Project 1: Summary/Abstract The proposed research targets an HIV-1 cure strategy that attempts to increase and optimize anti-HIV cellular immune responses, which play a critical role in the control of HIV replication in the body. Due to the durability and persistence of reservoirs of HIV infected cells, combined antiretroviral treatment (ART) is insufficient in eradicating HIV-1 from the body and the patients have to remain on treatment for the rest of their lives. Achieving HIV-1 cure or remission without ART treatment will require the enhancement and persistence of effective antiviral immune responses. Most current efforts primarily focus on enhancing immunity via genetic modification of peripheral T cells while we aim at creating lifelong anti-HIV responses by modifying autologous Hematopoietic Stem/Progenitor Cells (HSPCs) with an optimized anti-HIV Chimeric Antigen Receptor (CAR) molecule. In addition, the gene therapy vector expressing this CAR molecule also contains anti-HIV genes, which protect the newly developed, vector-containing T cells from infection. We will also explore immune and gene combination therapies to improve the safety, performance, and efficacy of the CAR HSPC-based therapy. We will use a mouse model with a surrogate system that recapitulates the human immune system and HIV pathogenesis, to select for the best CAR vector and best combination therapy design to maximize the in vivo functionality of CAR cells. We will evaluate our lead CAR candidates and combination therapy in SHIV+ infected, anti-retroviral drug-treated non-human primates (NHPs) to best mimic the human clinical setting. Our proposed study will provide crucial insights and pave the way for investigational new drug (IND) development of numerous HSPC-based CAR immunotherapies.

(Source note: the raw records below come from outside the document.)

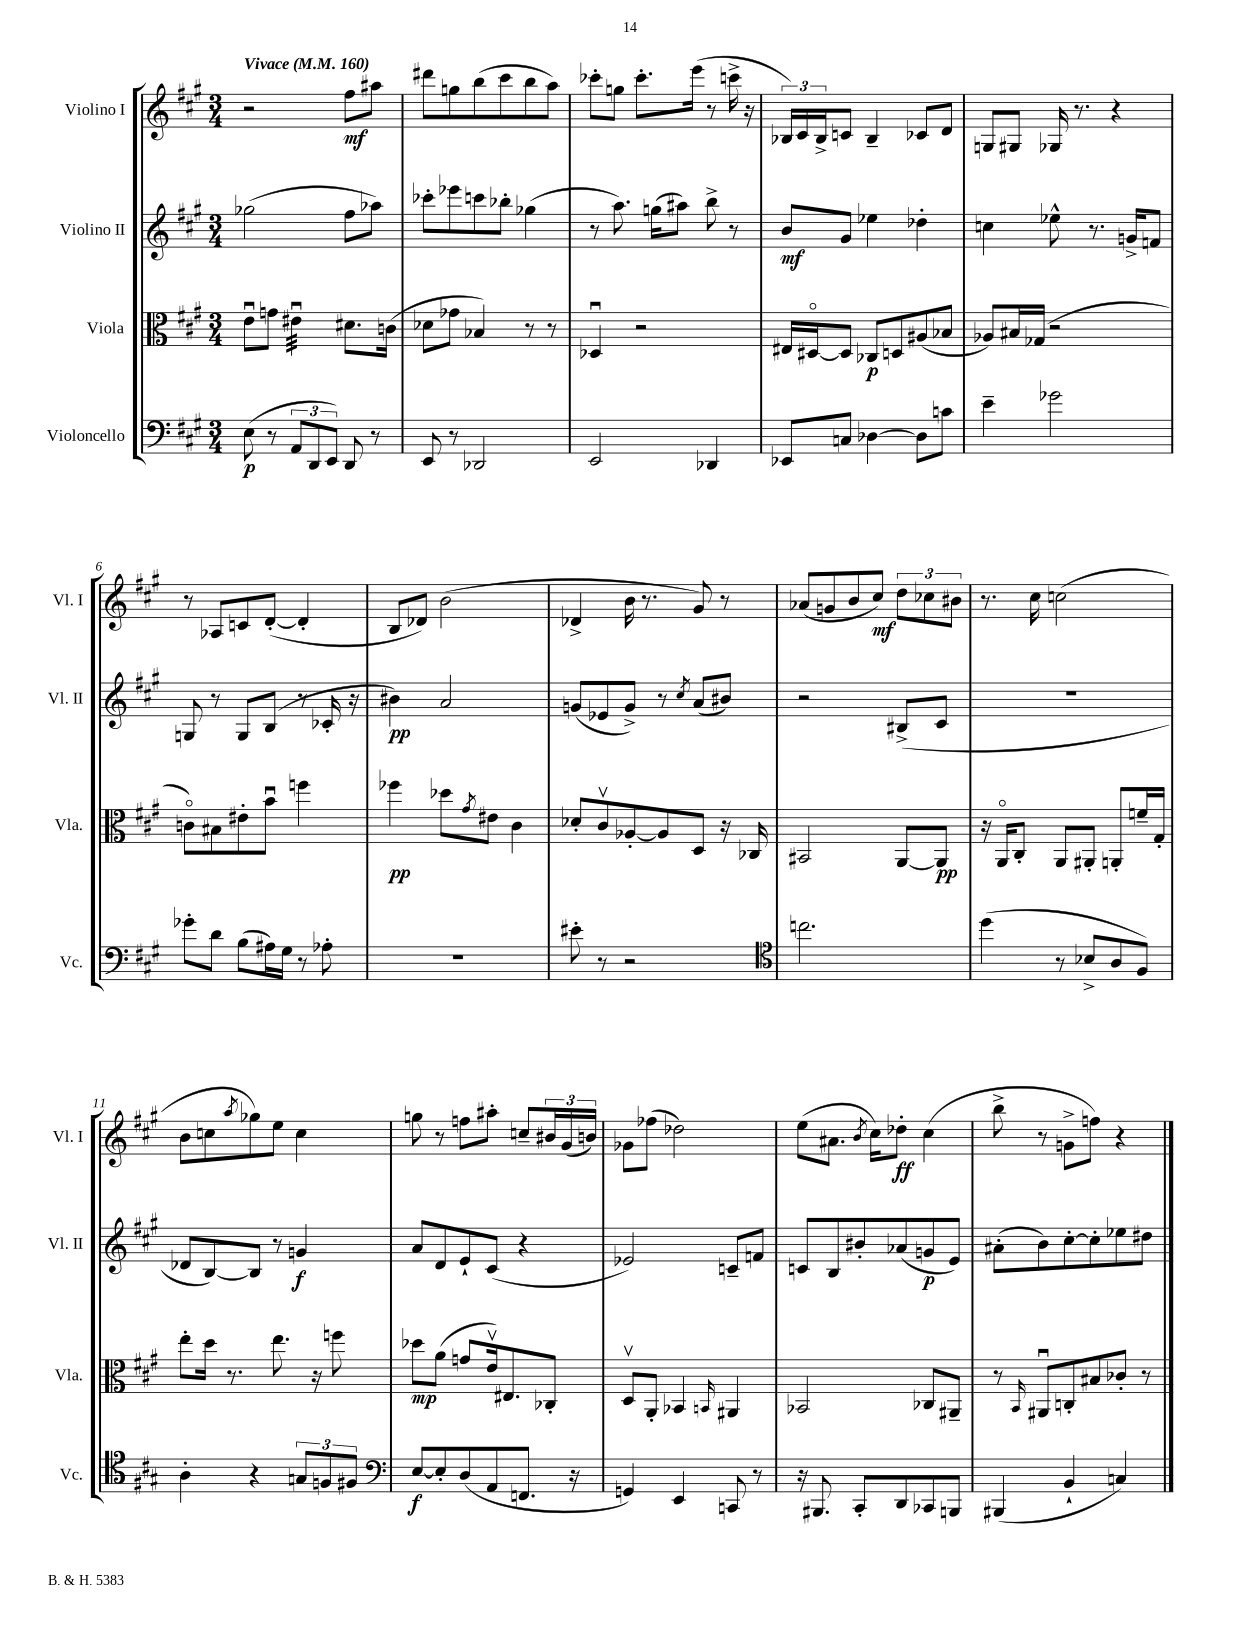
<<
\new StaffGroup <<
\new Staff = "s0" \with { instrumentName = "Violino I" shortInstrumentName = "Vl. I" } {
    \clef treble \key a \major \numericTimeSignature \time 3/4 \tempo "Vivace" 4 = 160
    r2 fis''8\mf ais''8 |
    dis'''8 g''8 b''8( cis'''8 b''8 a''8) |
    ces'''8-. g''8 ces'''8.-. e'''16( r8 c'''16-> r16 |
    \tuplet 3/2 { bes16) cis'16 bes16-> } c'8 bes4-- ces'8 d'8 |
    g8 gis8 ges16 r8. r4 |
    r8 aes8 c'8 d'8~-.( d'4-. |
    b8 des'8) b'2( |
    des'4-> b'16 r8. gis'8) r8 |
    aes'8( g'8 b'8 cis''8\mf) \tuplet 3/2 { d''8 ces''8 bis'8 } |
    r8. cis''16 c''2( |
    b'8 c''8 \acciaccatura { a''8 } ges''8) e''8 c''4 |
    g''8 r8 f''8 ais''8-. c''8-- \tuplet 3/2 { bis'16 gis'16( b'16) } |
    ges'8 fes''8( des''2) |
    e''8( ais'8. \acciaccatura { b'8 } cis''16) des''8-.\ff cis''4( |
    b''8-> r8 g'8-> f''8) r4 \bar "|." |
}
\new Staff = "s1" \with { instrumentName = "Violino II" shortInstrumentName = "Vl. II" } {
    \clef treble \key a \major \numericTimeSignature \time 3/4
    ges''2( fis''8 aes''8) |
    ces'''8-. ees'''8 c'''8 bes''8-. ges''4( |
    r8 a''8.) g''16( ais''8) b''8-> r8 |
    b'8\mf gis'8 ees''4 des''4-. |
    c''4 ees''8-^ r8. g'16-> f'8 |
    g8 r8 g8 b8( r8 ces'16-. r16 |
    bis'4\pp) a'2 |
    g'8( ees'8 g'8->) r8 \acciaccatura { cis''8 } a'8( bis'8) |
    r2 bis8->( cis'8 |
    R2. |
    des'8 b8~) b8 r8 g'4\f |
    a'8 d'8 e'8-! cis'8( r4 |
    ees'2) c'8-- f'8 |
    c'8 b8 bis'8-. aes'8( g'8\p e'8) |
    ais'8-.( b'8) cis''8~-. cis''8-. ees''8 dis''8 \bar "|." |
}
\new Staff = "s2" \with { instrumentName = "Viola" shortInstrumentName = "Vla." } {
    \clef alto \key a \major \numericTimeSignature \time 3/4
    e'8\downbow g'8 eis'4:32\downbow dis'8. c'16( |
    des'8 ges'8 bes4) r8 r8 |
    des4\downbow r2 |
    eis16 dis16~\flageolet dis8 ces8\p d8 ais8( bes8 |
    aes8) bis16 ges16( r2 |
    c'8\flageolet) bis8 eis'8-. b'8\downbow f''4 |
    fes''4\pp des''8 \acciaccatura { gis'8 } eis'8 cis'4 |
    des'8-. cis'8\upbow aes8~-. aes8 d8 r16 ces16 |
    bis,2 a,8~ a,8\pp |
    r16 a,16\flageolet cis8-. a,8 ais,8-. a,8-. f'16-- gis16-. |
    e''8-. d''16 r8. e''8. r16 f''8 |
    des''8\mp a'8( g'8 e'16\upbow) eis8. ces8-. |
    d8\upbow a,8-. bes,4 \grace { b,16 } ais,4 |
    bes,2 ces8 ais,8-- |
    r8 \grace { b,16 } ais,8\downbow c8-. bis8 ces'8-. r8 \bar "|." |
}
\new Staff = "s3" \with { instrumentName = "Violoncello" shortInstrumentName = "Vc." } {
    \clef bass \key a \major \numericTimeSignature \time 3/4
    e8\p( r8 \tuplet 3/2 { a,8 d,8 e,8) } d,8 r8 |
    e,8 r8 des,2 |
    e,2 des,4 |
    ees,8 c8 des4~ des8 c'8 |
    e'4-- ges'2 |
    ges'8-. d'8 b8( ais16) gis16 r8 aes8-. |
    R2. |
    eis'8-. r8 r2 |
    \clef tenor c''2. |
    d''4( r8 bes8-> a8 fis8) |
    a4-. r4 \tuplet 3/2 { g8 f8 fis8 } |
    \clef bass e8~\f e8-. d8( a,8 f,8. r16 |
    g,4) e,4 c,8 r8 |
    r16 bis,,8. cis,8-. d,8 ces,8 b,,8 |
    bis,,4( b,4-! c4) \bar "|." |
}
>>
>>
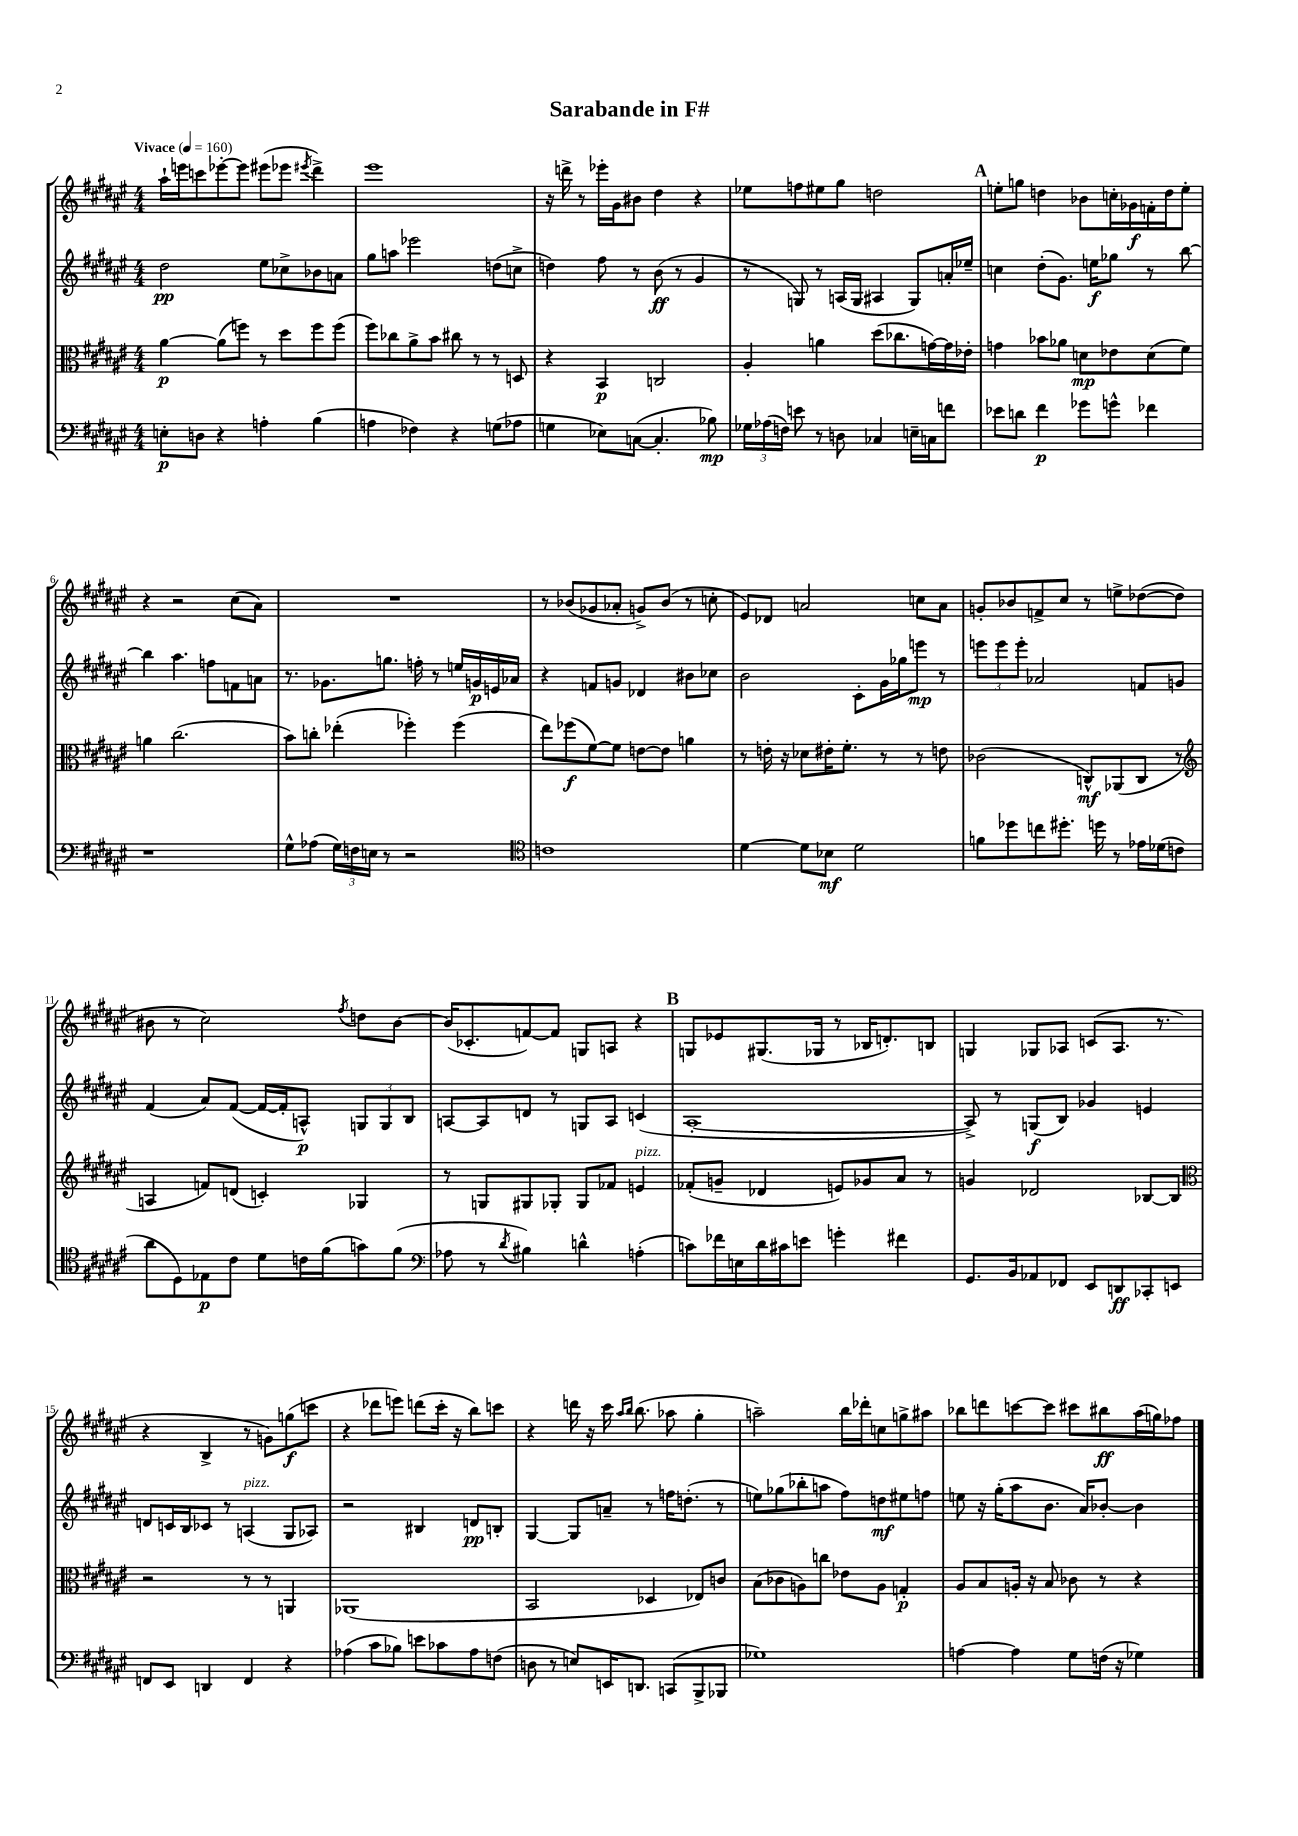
\header { title = "Sarabande in F#" }
<<
\new StaffGroup <<
\new Staff = "s0" {
    \clef treble \key fis \major \numericTimeSignature \time 4/4 \tempo "Vivace" 4 = 160
    \autoBeamOff ais''16[-! e'''16 c'''8 ees'''8~-. ees'''8] eis'''8[( ees'''8] \acciaccatura { eis'''8 } dis'''4->) |
    eis'''1 |
    r16 d'''16-> r8 ees'''16[-. gis'16 bis'8] dis''4 r4 |
    ees''8[ f''8 eis''8 gis''8] d''2 |
    \mark \markup { \bold "A" } e''8[-. g''8] d''4 bes'8[ c''16-. ges'16\f f'16-. d''16 e''8]-. |
    r4 r2 cis''8[( ais'8]) |
    R1 |
    r8 bes'8[( ges'8 aes'8]-. g'8[->) bes'8]( r8 c''8-. |
    eis'8[) des'8] a'2 c''8[ a'8] |
    g'8[-. bes'8 f'8-> cis''8] r8 e''8[-> des''8~( des''8] |
    bis'8 r8 cis''2) \acciaccatura { fis''8 } d''8[ bis'8]~ |
    bis'16[( ces'8.-. f'8~) f'8] g8[ a8] r4 |
    \mark \markup { \bold "B" } g8[ ees'8 gis8.( ges16] r8 bes16[ d'8.-.) b8] |
    g4 ges8[ aes8] c'8[( aes8.] r8. |
    r4 b4-> r8 g'8[) g''8\f( c'''8] |
    r4 des'''8[ e'''8]) d'''8[( cis'''16]-. r16 b''8[) c'''8] |
    r4 d'''16 r16 cis'''16 \grace { ais''16[ b''16] } b''8.( aes''8 gis''4-. |
    a''2--) b''16[ des'''16-. c''8 g''8-> ais''8] |
    bes''8[ d'''8 c'''8~ c'''8] cis'''8[ bis''8\ff ais''16( g''16) fes''8] \bar "|." |
}
\new Staff = "s1" {
    \clef treble \key fis \major \numericTimeSignature \time 4/4
    \autoBeamOff dis''2\pp eis''8[ ces''8-> bes'8 a'8] |
    gis''8[ a''8] ees'''2 d''8[( c''8]-> |
    d''4) fis''8 r8 b'8\ff( r8 gis'4 |
    r8 g8) r8 a16[( g16] ais4 g8[) a'16-. ees''16]-- |
    \mark \markup { \bold "A" } c''4 dis''8[-.( gis'8.]) e''16[\f ges''8] r8 b''8~ |
    b''4 ais''4. f''8[ f'8 a'8] |
    r8. ges'8.[ g''8.] f''16-. r8 e''16[ g'16\p e'16 aes'16] |
    r4 f'8[ g'8] des'4 bis'8[ ces''8] |
    b'2 cis'8[-. gis'16 ges''16 e'''8]\mp r8 |
    \tuplet 3/2 { e'''8[ e'''8 e'''8]-. } aes'2 f'8[ g'8] |
    fis'4( ais'8[) fis'8]~( fis'16[~ fis'16-. a8]-^\p) \tuplet 3/2 { g8[ g8 b8] } |
    a8[~ a8 d'8] r8 g8[ a8] c'4( |
    \mark \markup { \bold "B" } ais1~-. |
    ais8->) r8 g8[\f( b8]) ges'4 e'4 |
    d'8[ c'16 b16 ces'8] r8 a4^\markup { \italic "pizz." }( gis8[ aes8]) |
    r2 bis4 d'8[\pp b8]-. |
    gis4~ gis8[ a'8]-- r8 f''16[ d''8.]-.( r8 |
    e''8[) ges''8( bes''8-. a''8] fis''8[) d''8\mf eis''8 f''8] |
    e''8 r16 gis''16[-.( ais''8 b'8.] ais'16[) bes'8]~-. bes'4 \bar "|." |
}
\new Staff = "s2" {
    \clef alto \key fis \major \numericTimeSignature \time 4/4
    \autoBeamOff ais'4~\p ais'8[( f''8]) r8 dis''8[ f''8 f''8]( |
    fis''8[) ces''8 ais'8-> b'8] cis''8 r8 r8 d8 |
    r4 b,4\p c2 |
    ais4-. a'4 dis''8[( ces''8. g'16~) g'16 ees'16]-. |
    \mark \markup { \bold "A" } g'4 bes'8[ aes'8] d'8[\mp ees'8 d'8( fis'8]) |
    a'4 cis''2.( |
    b'8[) c''8]-. ees''4-.( fes''4-.) fes''4( |
    eis''8[) fes''8\f( fis'8~) fis'8] e'8[~ e'8] a'4 |
    r8 e'16-. r16 des'8[ eis'16-. fis'8.]-. r8 r8 e'8 |
    ces'2( c8[-^\mf) aes,8( c8] r8 |
    \clef treble a4 f'8[) d'8]( c'4-.) ges4 |
    r8 g8[ gis8 ges8]-. ges8[ fes'8] e'4^\markup { \italic "pizz." } |
    \mark \markup { \bold "B" } fes'8[-.( g'8]-- des'4 e'8[) ges'8 ais'8] r8 |
    g'4 des'2 bes8[~ bes8] |
    \clef alto r2 r8 r8 a,4 |
    aes,1( |
    b,2 des4 ees8[) c'8] |
    b8[( ces'8 a8) c''8] ees'8[ a8] g4-.\p |
    ais8[ b8 a16]-. r16 b8 ces'8 r8 r4 \bar "|." |
}
\new Staff = "s3" {
    \clef bass \key fis \major \numericTimeSignature \time 4/4
    \autoBeamOff e8[-.\p d8] r4 a4-. b4( |
    a4 fes4) r4 g8[( aes8] |
    g4 ees8[) c8]~( c4.-. bes8\mp) |
    \tuplet 3/2 { ges16[ aes16( f16]) } e'8 r8 d8 ces4 e16[-- c16 f'8] |
    \mark \markup { \bold "A" } ees'8[ d'8] fis'4\p ges'8[ g'8]-^ fes'4 |
    r1 |
    gis8[-^ aes8]( \tuplet 3/2 { gis16[) f16 e16] } r8 r2 |
    \clef tenor c'1 |
    dis'4~ dis'8[ bes8]\mf dis'2 |
    f'8[ des''8 c''8 dis''8.]-. d''16 r8 ees'16[ des'16( c'8] |
    ais'8[ dis8) ees8\p cis'8] dis'8[ c'16 fis'16( g'8) fis'8]( |
    \clef bass aes8 r8 \acciaccatura { dis'8 } bis4) d'4-^ a4-.( |
    \mark \markup { \bold "B" } c'8[) fes'16 e16 dis'16 cis'16 e'8] g'4-. fis'4 |
    gis,8.[ b,16 aes,8 fes,8] eis,8[ d,8\ff ces,8-. e,8] |
    f,8[ eis,8] d,4 f,4 r4 |
    aes4( cis'8[ bes8]) e'8[ ces'8 aes8 f8]( |
    d8 r8 e8[) e,16 d,8.] c,8[( b,,8-> bes,,8] |
    ges1) |
    a4~ a4 gis8[ f16]( r16 ges4) \bar "|." |
}
>>
>>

项目1：摘要/摘要 拟议的研究针对HIV-1治疗策略，该策略试图增加和优化抗HIV细胞免疫反应，这在控制体内HIV复制中起着至关重要的作用。由于HIV感染细胞的储存剂的持久性和持久性，抗逆转录病毒治疗（ART）的组合在根除体内的HIV-1方面不足，并且患者必须在其余生中继续进行治疗。实现HIV-1治疗或无艺术治疗的缓解将需要增强和持久有效的抗病毒免疫反应。目前的大多数努力主要集中于通过对外围T细胞的遗传修饰增强免疫力，同时我们旨在通过使用优化的抗HIV抗HIV嵌合抗原受体（CAR）分子来修饰自体造血干细胞/祖细胞（HSPC）来创造终身抗HIV反应。此外，表达该CAR分子的基因治疗载体还包含抗HIV基因，可保护新开发的含量的T细胞免受感染。我们还将探索免疫和基因组合疗法，以提高基于HSPC的疗法的安全性，性能和功效。我们将使用具有替代系统的小鼠模型，该模型概括了人类免疫系统和HIV发病机理，以选择最佳的CAR矢量和最佳组合疗法设计，以最大程度地提高汽车细胞的体内功能。我们将评估我们在SHIV+感染的，抗逆转录病毒药物治疗的非人类灵长类动物（NHP）中的候选车和组合疗法，以最好地模仿人类的临床环境。我们提出的研究将为研究新药物（IND）开发众多基于HSPC的汽车免疫疗法的开发铺平道路。